» **What the task requires**
Please copy each line of the records below that holds the word "master".

» **Task material**

------------------------------------------------------------------------

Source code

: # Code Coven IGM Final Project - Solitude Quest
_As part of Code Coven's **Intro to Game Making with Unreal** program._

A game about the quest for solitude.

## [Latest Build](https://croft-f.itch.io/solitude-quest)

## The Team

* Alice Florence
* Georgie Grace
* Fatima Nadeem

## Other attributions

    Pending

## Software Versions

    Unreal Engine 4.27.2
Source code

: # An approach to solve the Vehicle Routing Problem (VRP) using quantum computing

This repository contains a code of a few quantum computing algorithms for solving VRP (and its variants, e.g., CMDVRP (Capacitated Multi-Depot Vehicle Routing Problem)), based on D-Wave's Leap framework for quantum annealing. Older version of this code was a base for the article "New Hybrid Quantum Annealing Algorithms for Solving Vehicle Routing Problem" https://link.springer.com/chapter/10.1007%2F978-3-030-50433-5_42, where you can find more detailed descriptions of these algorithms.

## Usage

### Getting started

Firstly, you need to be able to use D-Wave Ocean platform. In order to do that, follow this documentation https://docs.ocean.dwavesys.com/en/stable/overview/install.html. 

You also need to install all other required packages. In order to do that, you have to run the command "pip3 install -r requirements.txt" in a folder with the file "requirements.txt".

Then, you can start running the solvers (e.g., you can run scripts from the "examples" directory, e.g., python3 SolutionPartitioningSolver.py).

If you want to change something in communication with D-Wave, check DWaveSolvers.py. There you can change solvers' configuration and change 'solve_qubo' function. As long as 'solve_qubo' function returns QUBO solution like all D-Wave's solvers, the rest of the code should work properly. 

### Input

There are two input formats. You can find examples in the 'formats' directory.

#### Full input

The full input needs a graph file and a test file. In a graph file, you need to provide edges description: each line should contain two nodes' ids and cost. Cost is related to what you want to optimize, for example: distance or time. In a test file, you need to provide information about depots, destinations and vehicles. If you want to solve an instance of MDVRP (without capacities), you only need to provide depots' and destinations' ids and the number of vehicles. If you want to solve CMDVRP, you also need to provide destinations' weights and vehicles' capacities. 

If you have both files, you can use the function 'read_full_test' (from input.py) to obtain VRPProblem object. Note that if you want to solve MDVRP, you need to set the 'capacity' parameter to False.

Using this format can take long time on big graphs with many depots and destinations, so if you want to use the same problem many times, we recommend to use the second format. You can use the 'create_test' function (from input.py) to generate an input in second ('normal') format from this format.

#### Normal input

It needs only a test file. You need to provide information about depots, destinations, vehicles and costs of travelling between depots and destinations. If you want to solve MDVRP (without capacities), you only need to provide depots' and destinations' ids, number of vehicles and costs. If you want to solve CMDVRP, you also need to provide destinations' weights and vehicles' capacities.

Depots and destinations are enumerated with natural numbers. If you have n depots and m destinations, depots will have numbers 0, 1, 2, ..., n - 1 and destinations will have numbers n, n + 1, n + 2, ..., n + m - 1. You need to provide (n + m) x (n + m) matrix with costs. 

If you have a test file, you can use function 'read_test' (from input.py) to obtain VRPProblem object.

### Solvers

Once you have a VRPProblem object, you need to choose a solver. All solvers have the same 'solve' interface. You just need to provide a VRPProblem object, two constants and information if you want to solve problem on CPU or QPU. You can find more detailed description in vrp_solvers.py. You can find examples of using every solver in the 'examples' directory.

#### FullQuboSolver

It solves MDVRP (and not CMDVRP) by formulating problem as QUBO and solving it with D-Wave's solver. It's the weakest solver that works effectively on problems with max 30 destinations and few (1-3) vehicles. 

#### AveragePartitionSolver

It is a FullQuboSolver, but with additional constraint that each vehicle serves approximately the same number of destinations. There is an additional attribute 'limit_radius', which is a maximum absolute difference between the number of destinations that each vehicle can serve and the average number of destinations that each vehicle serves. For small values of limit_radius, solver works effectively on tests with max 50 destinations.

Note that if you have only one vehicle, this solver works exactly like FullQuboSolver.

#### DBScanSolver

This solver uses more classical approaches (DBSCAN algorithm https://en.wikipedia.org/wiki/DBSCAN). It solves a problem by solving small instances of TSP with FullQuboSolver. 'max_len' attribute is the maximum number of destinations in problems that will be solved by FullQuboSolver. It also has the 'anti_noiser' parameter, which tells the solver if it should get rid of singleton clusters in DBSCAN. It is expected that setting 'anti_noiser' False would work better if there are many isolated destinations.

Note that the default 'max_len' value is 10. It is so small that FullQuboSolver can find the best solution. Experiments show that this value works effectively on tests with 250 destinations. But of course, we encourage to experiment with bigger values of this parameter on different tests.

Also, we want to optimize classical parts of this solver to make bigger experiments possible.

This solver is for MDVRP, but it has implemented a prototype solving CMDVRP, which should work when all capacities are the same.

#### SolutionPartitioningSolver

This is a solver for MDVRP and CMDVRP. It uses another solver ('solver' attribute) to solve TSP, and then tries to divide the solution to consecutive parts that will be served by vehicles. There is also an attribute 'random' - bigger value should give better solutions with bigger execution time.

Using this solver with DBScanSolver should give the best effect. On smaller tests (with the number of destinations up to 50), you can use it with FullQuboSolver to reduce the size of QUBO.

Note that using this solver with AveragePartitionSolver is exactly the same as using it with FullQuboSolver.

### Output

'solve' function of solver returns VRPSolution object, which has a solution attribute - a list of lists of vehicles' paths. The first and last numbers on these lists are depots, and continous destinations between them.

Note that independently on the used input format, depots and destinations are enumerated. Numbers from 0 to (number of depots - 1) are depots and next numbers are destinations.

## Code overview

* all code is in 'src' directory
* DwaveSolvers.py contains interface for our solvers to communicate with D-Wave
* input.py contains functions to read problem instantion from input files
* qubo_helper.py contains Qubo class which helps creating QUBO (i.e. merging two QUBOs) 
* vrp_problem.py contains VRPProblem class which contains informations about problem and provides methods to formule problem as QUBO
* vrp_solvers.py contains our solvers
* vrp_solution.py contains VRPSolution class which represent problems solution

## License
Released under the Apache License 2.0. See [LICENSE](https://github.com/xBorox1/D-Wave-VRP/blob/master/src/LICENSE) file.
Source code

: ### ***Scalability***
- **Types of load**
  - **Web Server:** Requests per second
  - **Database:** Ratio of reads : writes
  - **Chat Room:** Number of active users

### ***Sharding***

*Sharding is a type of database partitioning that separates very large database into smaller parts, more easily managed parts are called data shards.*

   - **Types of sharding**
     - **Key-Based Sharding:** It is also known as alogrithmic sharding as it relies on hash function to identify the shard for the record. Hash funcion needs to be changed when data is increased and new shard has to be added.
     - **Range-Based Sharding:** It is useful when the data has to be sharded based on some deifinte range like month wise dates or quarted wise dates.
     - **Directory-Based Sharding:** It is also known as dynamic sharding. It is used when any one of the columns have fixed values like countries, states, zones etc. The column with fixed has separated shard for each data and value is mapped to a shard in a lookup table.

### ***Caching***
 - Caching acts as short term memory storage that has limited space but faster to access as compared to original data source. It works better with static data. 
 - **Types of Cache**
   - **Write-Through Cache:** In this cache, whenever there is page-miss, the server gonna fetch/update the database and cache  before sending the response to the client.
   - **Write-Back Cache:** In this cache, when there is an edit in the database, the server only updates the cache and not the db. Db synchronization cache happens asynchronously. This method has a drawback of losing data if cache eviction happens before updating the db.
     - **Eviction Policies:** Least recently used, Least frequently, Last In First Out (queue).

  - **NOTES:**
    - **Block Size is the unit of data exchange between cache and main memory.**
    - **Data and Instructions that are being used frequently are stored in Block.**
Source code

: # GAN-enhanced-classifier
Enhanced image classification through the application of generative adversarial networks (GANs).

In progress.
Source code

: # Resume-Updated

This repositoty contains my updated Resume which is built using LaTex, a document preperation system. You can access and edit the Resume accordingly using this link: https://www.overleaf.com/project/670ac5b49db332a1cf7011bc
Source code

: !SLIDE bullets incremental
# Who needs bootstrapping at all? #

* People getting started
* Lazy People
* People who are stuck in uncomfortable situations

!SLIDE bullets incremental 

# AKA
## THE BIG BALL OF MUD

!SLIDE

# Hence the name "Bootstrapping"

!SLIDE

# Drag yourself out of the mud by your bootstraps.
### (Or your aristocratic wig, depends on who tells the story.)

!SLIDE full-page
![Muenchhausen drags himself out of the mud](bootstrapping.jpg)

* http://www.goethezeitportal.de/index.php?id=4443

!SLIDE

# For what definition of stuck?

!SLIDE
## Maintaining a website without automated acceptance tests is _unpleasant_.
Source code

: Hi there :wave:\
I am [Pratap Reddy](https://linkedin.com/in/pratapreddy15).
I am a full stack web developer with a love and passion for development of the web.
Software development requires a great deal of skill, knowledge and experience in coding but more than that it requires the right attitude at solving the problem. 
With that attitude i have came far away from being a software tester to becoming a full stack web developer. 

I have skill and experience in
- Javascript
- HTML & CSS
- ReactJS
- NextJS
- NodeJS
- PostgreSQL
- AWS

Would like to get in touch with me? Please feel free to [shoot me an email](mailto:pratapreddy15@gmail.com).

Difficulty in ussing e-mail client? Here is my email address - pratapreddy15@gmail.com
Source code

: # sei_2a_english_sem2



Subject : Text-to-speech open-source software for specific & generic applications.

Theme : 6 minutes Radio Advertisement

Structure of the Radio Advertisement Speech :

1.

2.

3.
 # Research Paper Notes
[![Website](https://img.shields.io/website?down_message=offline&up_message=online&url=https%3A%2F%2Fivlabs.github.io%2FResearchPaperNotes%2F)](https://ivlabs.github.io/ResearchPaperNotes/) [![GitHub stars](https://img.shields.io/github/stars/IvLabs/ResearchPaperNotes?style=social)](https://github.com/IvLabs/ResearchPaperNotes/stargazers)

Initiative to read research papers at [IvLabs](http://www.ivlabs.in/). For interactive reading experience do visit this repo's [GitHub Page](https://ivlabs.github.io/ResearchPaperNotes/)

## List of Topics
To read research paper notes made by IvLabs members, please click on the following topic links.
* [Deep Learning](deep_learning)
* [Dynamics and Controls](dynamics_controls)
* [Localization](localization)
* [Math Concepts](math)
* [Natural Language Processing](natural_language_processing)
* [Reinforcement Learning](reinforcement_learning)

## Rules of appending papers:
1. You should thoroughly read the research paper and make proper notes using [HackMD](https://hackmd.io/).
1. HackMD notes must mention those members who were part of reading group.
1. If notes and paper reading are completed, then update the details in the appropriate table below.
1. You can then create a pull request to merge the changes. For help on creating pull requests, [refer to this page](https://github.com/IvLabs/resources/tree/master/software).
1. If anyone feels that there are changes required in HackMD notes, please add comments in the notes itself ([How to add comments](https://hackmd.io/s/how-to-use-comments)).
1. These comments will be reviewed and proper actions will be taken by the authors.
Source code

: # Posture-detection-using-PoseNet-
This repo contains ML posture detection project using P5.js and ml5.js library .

------------------------------------------------------------------------

» **Response to this task**
Released under the Apache License 2.0. See [LICENSE](https://github.com/xBorox1/D-Wave-VRP/blob/master/src/LICENSE) file.
1. You can then create a pull request to merge the changes. For help on creating pull requests, [refer to this page](https://github.com/IvLabs/resources/tree/master/software).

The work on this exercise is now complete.